Quarantuno fotografie, il lavoro di anni, tra Nigeria, Ghana e Palermo e delle tante giovani strappate alle loro famiglie con una falsa promessa di libertà e finite poi sulla strada a lavorare come schiave del sesso
Il successo di Oriri, la mostra sulla tratta delle donne Bellina: «Ho ripercorso il loro viaggio al contrario»
In un periodo difficile, soprattutto per il settore della cultura, una mostra a Palermo sta facendo parlare di sé a suon di visitatori. Si tratta di Oriri e racconta il lavoro del fotoreporter trapanese Francesco Bellina, che ha documentato il viaggio delle donne nigeriane, strappate spesso con l’inganno da quella che era la loro casa con la promessa di un futuro roseo in un posto migliore, che ben presto si tramuta in un presente da incubo, costrette a prostituirsi sotto la minaccia di una maledizione tramite un rito tribale. Questo e molto altro è Oriri, che nella lingua Biri significa spiriti, incubi, in mostra a palazzo Sant’Elia fino a fine ottobre.

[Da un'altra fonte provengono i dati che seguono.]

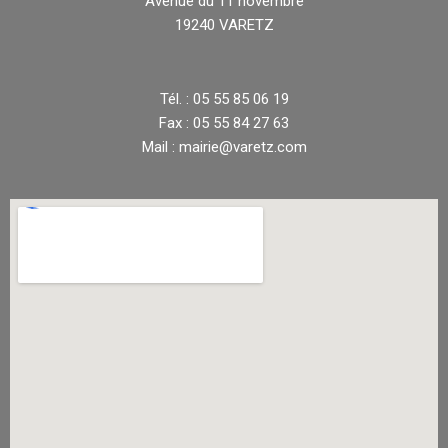
Avenue du 11 novembre
19240 VARETZ
Tél. : 05 55 85 06 19
Fax : 05 55 84 27 63
Mail : mairie@varetz.com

«Sta andando molto bene – racconta Bellina a MeridioNews – abbiamo avuto migliaia di visitatori. Già il primo giorno c’era gente che è dovuta rimanere fuori. Numeri veramente ottimi. Per questo devo ringraziare anche Fondazione Sant’Elia e comune di Palermo, che hanno finanziato la mostra e la Fondazione Sicilia, che ha finanziato una parte del lavoro di produzione. Un progetto fatto insieme al Porco Rosso e a Giacomo Zandonini, il giornalista con cui sono andato in questi luoghi: 41 fotografie che raccontano il viaggio che ho fatto, opposto a quello delle vittime di tratta: da Palermo a Benin City».

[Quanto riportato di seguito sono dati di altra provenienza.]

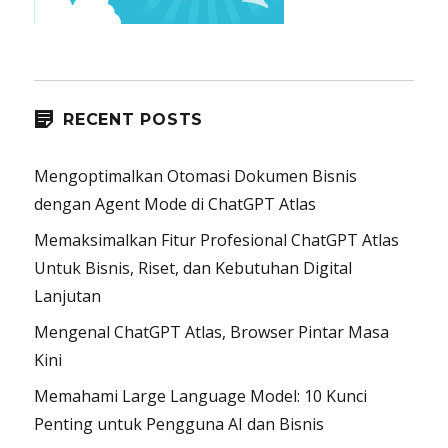
RECENT POSTS
Mengoptimalkan Otomasi Dokumen Bisnis
dengan Agent Mode di ChatGPT Atlas
Memaksimalkan Fitur Profesional ChatGPT Atlas
Untuk Bisnis, Riset, dan Kebutuhan Digital
Lanjutan
Mengenal ChatGPT Atlas, Browser Pintar Masa
Kini
Memahami Large Language Model: 10 Kunci
Penting untuk Pengguna AI dan Bisnis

«La cosa che mi ha fatto più piacere è stato vedere la presidente dell’associazione delle Donne di Benin City commuoversi di fronte alla foto della ragazza che io e giacomo abbiamo aiutato a scappare», prosegue il reporter. Il riferimento è a una delle foto, che ritrae una giovane donna che ha accettato di farsi fotografare in cambio di una speranza di salvezza. «Portata in Ghana con la bugia di fare la parrucchiera, subito appena arrivata i trafficanti le hanno sequestrato i documenti e le hanno dato dei preservativi. E lei lì ha cominciato a piangere, a urlare e ha chiesto di tornare a casa sua, gliel’hanno impedito. Poi ha conosciuto me e Giacomo, l’ho portata fuori da questo locale, le ho detto che ero un fotoreporter e che avrei voluto parlare. «Please rescue me» ha risposto lei. Così, grazie alla rete di contatti che abbiamo costruito siamo riusciti a trovare un posto per lei. La foto risale all’anno successivo».
Poi, a distanza di quasi un altro anno, succede l’inaspettato. «Ero a palazzo Sant’Elia e stavo lavorando ai preparativi della mostra – dice ancora Bellina – Mentre appendevo la sua foto lei mi ha mandato un messaggio: “Finalmente ho aperto il mio negozio di parrucchieria”. Mi sono venuti i brividi. Ho pensato che se fare questa mostra voleva dire anche solo salvare questa donna, ne sarebbe comunque valsa la pena». Il primo incontro con una vittima di tratta, tuttavia, Bellina non l’ha avuto in Africa o a bordo della nave Mediterranea, ma a Palermo. «Qui per anni ho seguito la questione delle gang nigeriane e qui è stato il primo incontro con la prima vittima di tratta. A Palermo ho iniziato a ricostruire le dinamiche di quanto sta succedendo. E sempre qui ho avuto modo di conoscere persone straordinarie».
Nigeriani, ivoriani, ghanesi. Persone impegnate o meno. In tanti poi hanno deciso di andare a vedere la mostra. Una grande soddisfazione – la definisce il fotoreporter – È bello sia perché secondo me c’è un interesse sull’argomento, sia perché c’è un interesse sull’autore. Vedere tutta questa gente è una cosa che stupisce in ogni caso, anche perché le persone hanno voglia di avere delle mostre e vivere questi momenti che stavamo perdendo».